A pause. Kikeru was familiar enough with the endless lapping murmur of his mother’s words to know better than to try to interrupt. He just unplaited his damp hair and wrestled a comb through it, dislodging several stones and feathers as he did.
“You were so cute.” Maja had taken a breath and now she was relaunched. “I never expected to be blessed myself, and I wouldn’t have said anything if you had chosen to dedicate yourself to the temple, but I
am glad you’ve chosen a wife. You won’t go away, will you? You’ll find a few rooms near the workshop, and I will visit you every day and play with your children, and—”
“I didn’t meet a girl.” A different kind of anger stirred in his belly, the kind that was more comfortable to feel than the guilt that underlay it. But he couldn’t stand to hear any more about her ideal future and how he was going to make it happen. “It all sounds lovely, and I’d give it to you if I could, but—”
“I can find you a girl.” At least as she spoke, she was wrapping the skirt around herself, and struggling into the tight sleeves of a madder-red woollen bodice. A boned corset over the top was almost successful at pulling her motherly figure into a more fashionable shape. Perhaps in response to his rebuking look, she parted the open edges of her shift and tucked them around her breasts, leaving them properly displayed. There. She was still talking, but at least she was fit to be seen.
“I know a lot of young women of an age to be married. I could find you the perfect one in no time. It’s good that you’re thinking of it. Young men should marry and be fertile; it’s the goddess’s way.”
The attack this morning seemed to have changed something in him. He had anger to spare for everything, was finished with being helpless and cowed and pliable. So he hadn’t worked it all out yet—still there were some things he did know. “I don’t want a girl, Mother. I did meet someone, yes. He is a man. He is a man, and I’m . . . I don’t know what I am, but it’s not a man, it’s something else—”
He should not have spoken.

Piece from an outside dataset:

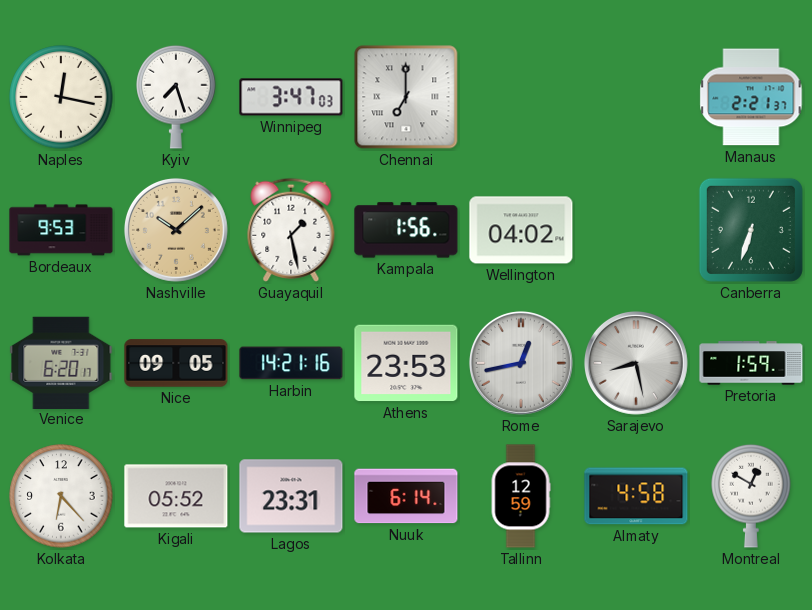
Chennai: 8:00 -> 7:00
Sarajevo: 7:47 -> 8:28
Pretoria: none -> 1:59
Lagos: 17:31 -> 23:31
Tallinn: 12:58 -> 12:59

Now time had turned to amber around them. It was the end of a world—the end of his childhood. Instantly he wished he could take it back and stay, stay in the hinterland of not being known, not knowing, forever.
And then a new world was born. Maja clapped her hands together and raised them to press against her slowly spreading smile. “Oh!” she exclaimed, eyes welling up with pride. “You’re holy! Oh. I should have known you would be. I sometimes saw it, but then I told myself it must be your choice because it’s hard. It’s hard to be alone because you’re set apart, I know, but She is great, they are great—the powers. They give you so much in return for your service. See, they gave me you, and it only seems right now that I should give you back.”